We've been thinking about the data cloud in the Lounge these days. "What data cloud?" you may ask, and well that you should: it's a term relatively new to English and it hasn't yet settled down to a single fixed meaning. The data cloud we've been thinking about is the Big One: the nebulous dataset consisting of all the data that is, in principle, at your fingertips when they are poised above an Internet-connected keyboard.
In particular, we've been thinking about that part of the data cloud that ordinary folks are the authors of. These days, so many entities -- roughly, those that are designated as "Web 2.0" phenomena -- invite us to upload, store, share, label, tag, and comment on our own and other folks' data.
We've been pondering the various sets of words that English now employs to talk about aspects of the data cloud: how we interact with it, how we characterize its operations, and how we consider the implications of its existence, even if we don't understand them all very well. A while back, in The New Food, we explored the way in which a number of food terms have morphed into meanings commonly associated with information technology. That's an example of how English -- like other modern languages, we suspect -- is quite economical in dealing with the data cloud. English has required relatively little new language for grappling with the new paradigm: instead, we simply put to work tried-and-true words that have proved amenable to having their meanings extended and applied to a new area of discourse. But what do these various bags of words -- of which food words are one example -- say about the data cloud and our relationship to it?

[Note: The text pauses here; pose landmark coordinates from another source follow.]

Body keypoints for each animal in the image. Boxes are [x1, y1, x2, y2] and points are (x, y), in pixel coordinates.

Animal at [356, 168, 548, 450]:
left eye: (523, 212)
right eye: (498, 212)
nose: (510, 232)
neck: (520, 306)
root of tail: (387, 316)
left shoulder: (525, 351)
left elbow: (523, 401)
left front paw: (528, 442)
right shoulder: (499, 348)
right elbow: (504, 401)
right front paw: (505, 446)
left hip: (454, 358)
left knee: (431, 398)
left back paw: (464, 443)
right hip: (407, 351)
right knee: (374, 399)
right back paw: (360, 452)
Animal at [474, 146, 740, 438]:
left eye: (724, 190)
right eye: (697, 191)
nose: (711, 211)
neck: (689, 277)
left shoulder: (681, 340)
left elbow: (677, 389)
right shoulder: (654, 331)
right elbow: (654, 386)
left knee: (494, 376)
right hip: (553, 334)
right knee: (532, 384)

Let's start with the term "data cloud" itself. We don't know who the original coiner of this term is (we find hits online going back to about the turn of the 21st century), but we happily affix a gold star to his or her label for aptness. The data cloud does indeed have many of the features of a cloud: indistinct boundaries, the quality of being homogenous when viewed from a distance or from within, the sense that it hovers above us, and that it is constantly changing its indeterminate shape under the influence of forces much greater than an individual can command.
As real clouds exist in physical space, it seems inescapable to conceive of the data cloud as existing in space, or even of being a kind of space unto itself: it has addresses and locations; it can be both navigated and mined; we put things into it and take things out of it, though for these operations we use the mainly 20th century words upload and download. The persistent space metaphor that we use in dealing with the data cloud probably arises from many causes: our already established habit of talking about memory as if it existed in physical space; the fact that many function words in English (like prepositions) are grounded in spatial relations; and perhaps most of all, the fact that humans and their languages can't make much sense of anything that isn't grounded in time and space.

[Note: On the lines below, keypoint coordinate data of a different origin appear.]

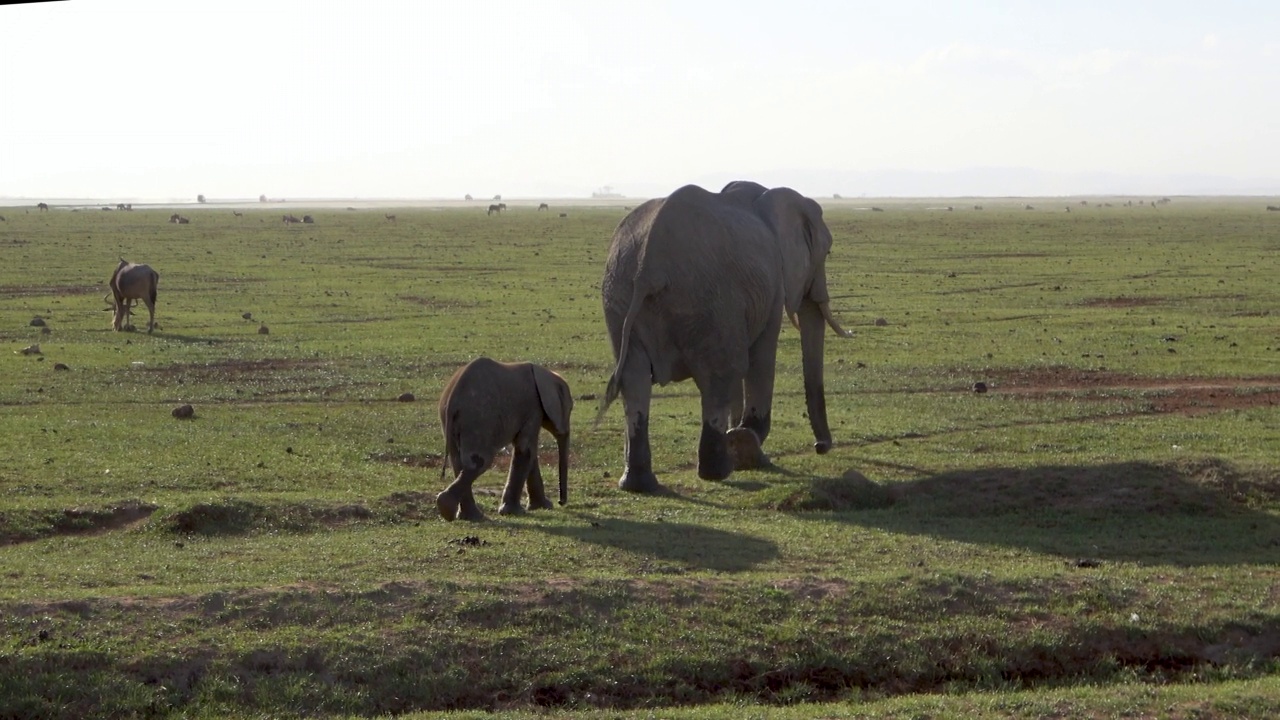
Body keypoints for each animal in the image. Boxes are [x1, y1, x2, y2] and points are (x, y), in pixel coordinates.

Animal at [440, 356, 576, 517]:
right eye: (571, 408)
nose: (561, 502)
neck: (548, 374)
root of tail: (452, 402)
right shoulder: (533, 408)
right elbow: (526, 450)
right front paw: (514, 512)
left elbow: (528, 451)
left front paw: (542, 507)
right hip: (478, 420)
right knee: (480, 462)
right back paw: (452, 508)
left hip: (454, 423)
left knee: (458, 462)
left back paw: (471, 517)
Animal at [596, 181, 849, 489]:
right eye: (826, 253)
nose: (820, 446)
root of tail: (649, 265)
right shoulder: (774, 283)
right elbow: (760, 355)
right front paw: (744, 441)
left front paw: (740, 439)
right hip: (706, 299)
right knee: (718, 376)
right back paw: (718, 470)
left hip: (619, 293)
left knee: (635, 380)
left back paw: (639, 485)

But we wonder, is there a deceptive simplicity in dealing with the data cloud as a notional space? Remember, the data cloud consists entirely of data. There's something slightly chilling in the definition of data: "a collection of facts from which conclusions may be drawn." Conclusions? What conclusions? And who's drawing them? These questions point to the dark underbelly of the data cloud and to another set of English words that have been given new life in talking about new technology. This set of words forces us to think about the data cloud as something other than a pretty, fluffy white thing that scuds across the horizon on a summer afternoon. The data cloud is home to a lot of curious things: bots, spiders, crawlers, gophers, and other critters that work tirelessly by night and day, sifting, indexing, collecting, comparing, and no doubt, drawing conclusions.

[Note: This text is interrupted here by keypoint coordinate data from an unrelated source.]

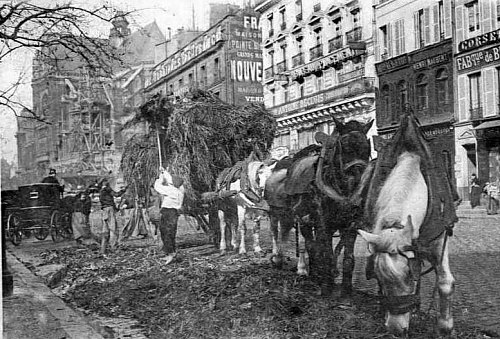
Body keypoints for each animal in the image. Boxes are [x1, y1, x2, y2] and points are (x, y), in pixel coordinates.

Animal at [358, 153, 456, 338]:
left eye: (409, 275)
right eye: (378, 276)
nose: (396, 329)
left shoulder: (439, 242)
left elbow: (445, 282)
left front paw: (445, 327)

It's marvelous that various companies will give us multigigabytes of storage for our stuff free, or at only a nominal cost. But it's all information we're putting out there; whether it's our Gmail archive, our photostream on Flickr, our blog, or our financial records on our bank's bill paying facility. It's all data -- the food of the data cloud, the fodder from which conclusions can be drawn -- and in what other space would we leave valuable morsels lying about, knowing that various predatory critters were poised to feed on them?
We use familiar language in dealing with the data cloud because we need to make it familiar: we must have terms that enable us to talk about it in a way that makes sense to our time-and-space-bound brains, and we have to start from where we are. But the language that has developed about the data cloud seems to be a little compartmentalized now, and perhaps simplified in a way that allows us to think of the data cloud as something benign. We overlook the fact that we mix things in the notional space of the data cloud that we would never mix, or that we would make an effort to keep separate, in any real space. The data cloud really is something new under the sun. As we continue to internalize the implications of its existence, we wonder how our language-based metaphors about it will change.
Here are a couple of things we saw online (appropriately enough!) that got us started thinking about the data cloud. First, a diagram in Wired magazine that can be viewed interactively here:
Secondly, we saw an article in Forbes magazine. The line that caught our eye in this article was "...the development of the Nexus 7000, a network switch that's capable of routing 15 terabits of data per second -- the equivalent of moving the entire contents of Wikipedia in a hundredth of a second, or downloading every movie available on Netflix in about 40 seconds." This led us to a description of the product in question:
What we liked most about this page was watching the "video data sheet," in which a Cisco executive talks in deadpan, matter-of-fact tones about the brave new world of high-speed data transfer. It's good medicine if you're inclined to think that the data cloud just happens!